# issue with maxijet 1200 pro's



## Mferko (Jun 8, 2010)

so both of my maxijet 1200's that i got recently are really freakin loud on startup, the propeller seems to be rattling around inside the cage sometimes i have to unplug it and replug it in multiple times to get the thing to start pumping water instead of making lots of noise.. has anyone else had this issue and had any luck resolving it?


----------



## Mferko (Jun 8, 2010)

crazy glue did the trick lol
unfortunately i got it all over my fingers too


----------



## crazy72 (Apr 22, 2010)

Strange. I have a couple of these guys and I never had a problem with them. I only run them in the evening and at night though so they have to start up every evening, and I never experienced what you did...

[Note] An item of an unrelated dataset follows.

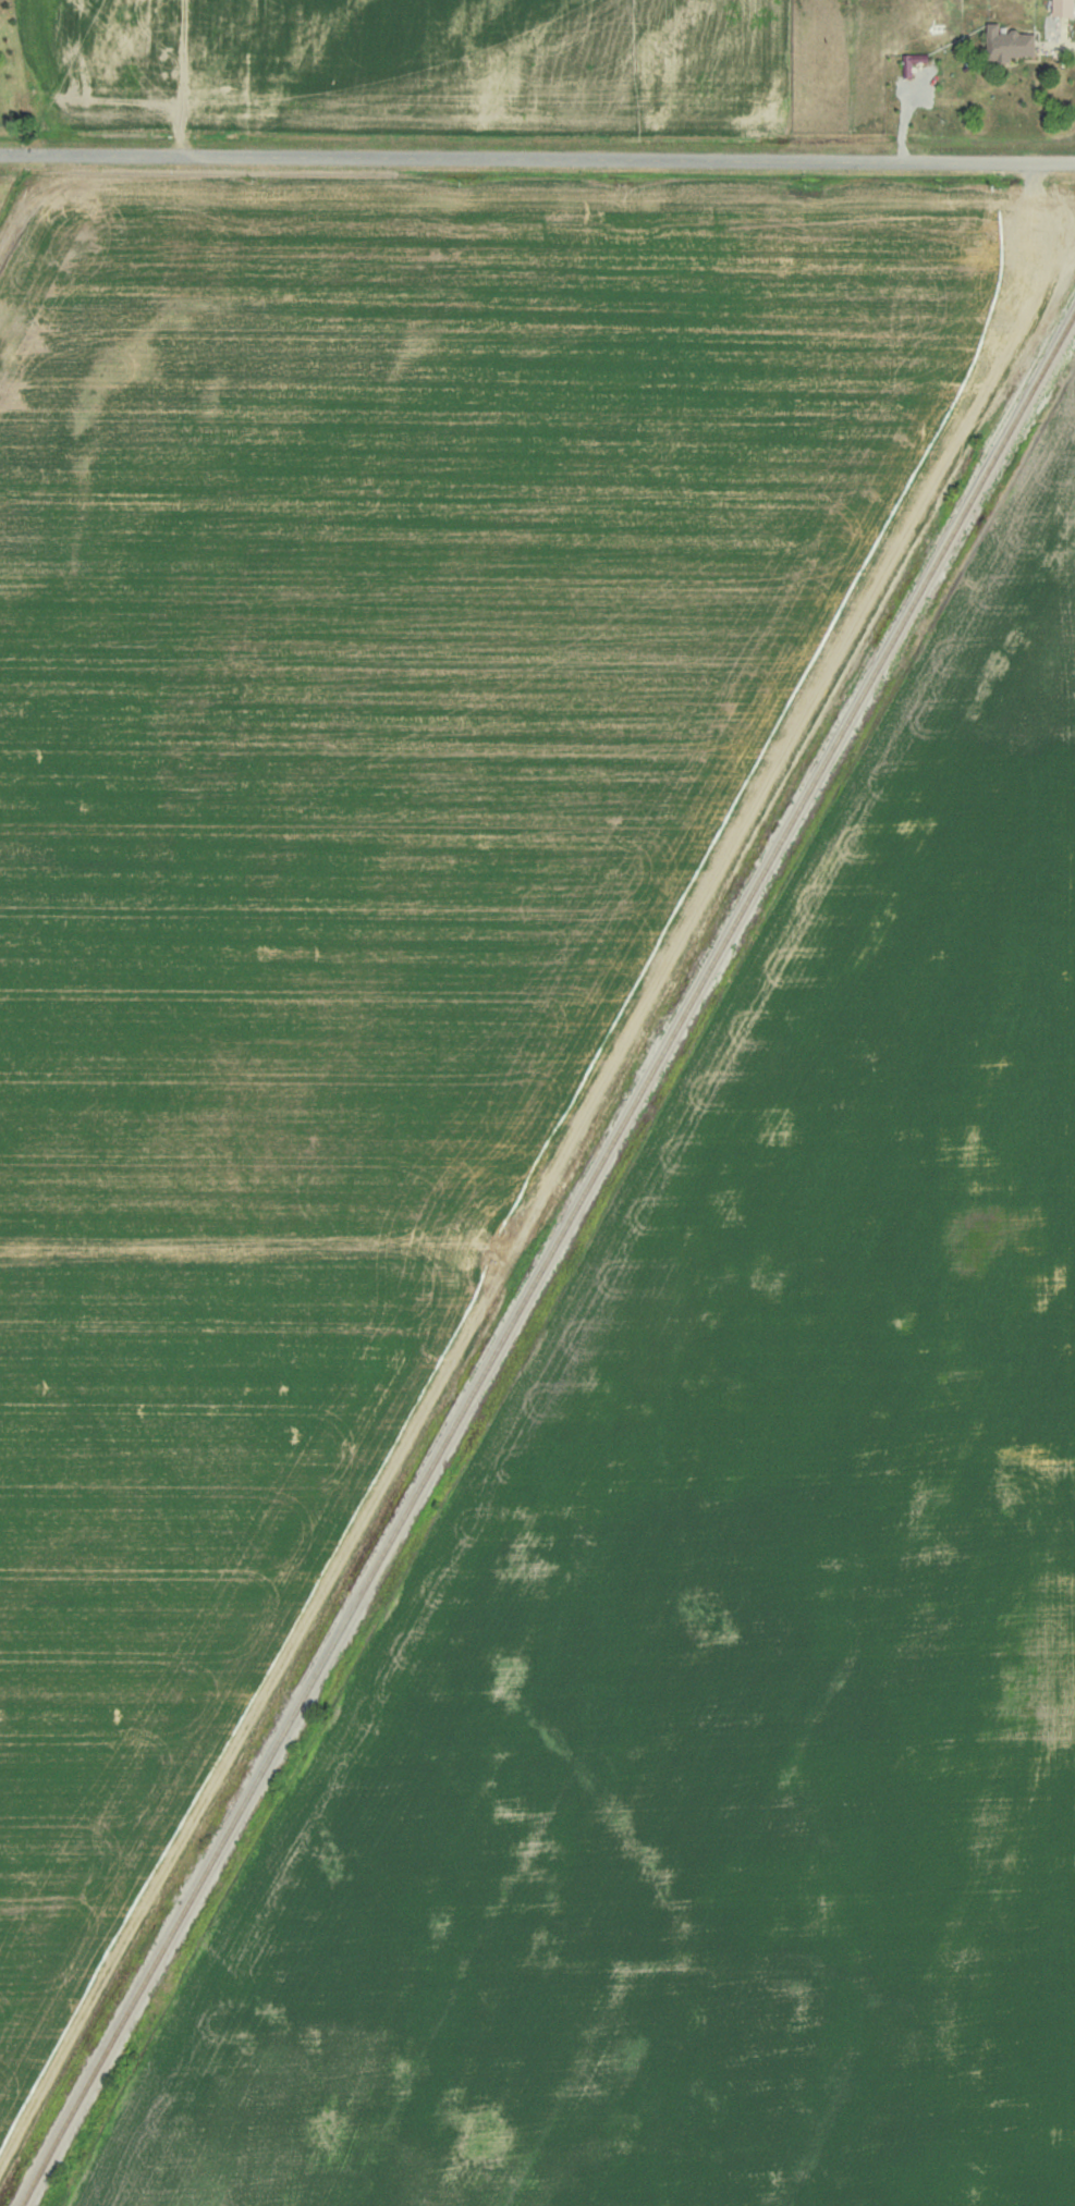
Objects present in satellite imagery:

Good job that you could fix it.


----------



## vaporize (May 26, 2010)

Is it the old Italian version of the new PRC maxi-jet pro? I had alot of issues with the new one version - it sucks.


----------



## Mferko (Jun 8, 2010)

the new one, and the crazy glue only worked temporarily then the props got gunked up so now i have them both set to the other mode with the nozzle to sweep the sand, and i went and got a HK 1400 for circulation.
also they dont sell the replacement props at J&L for circulation mode only for pump mode


----------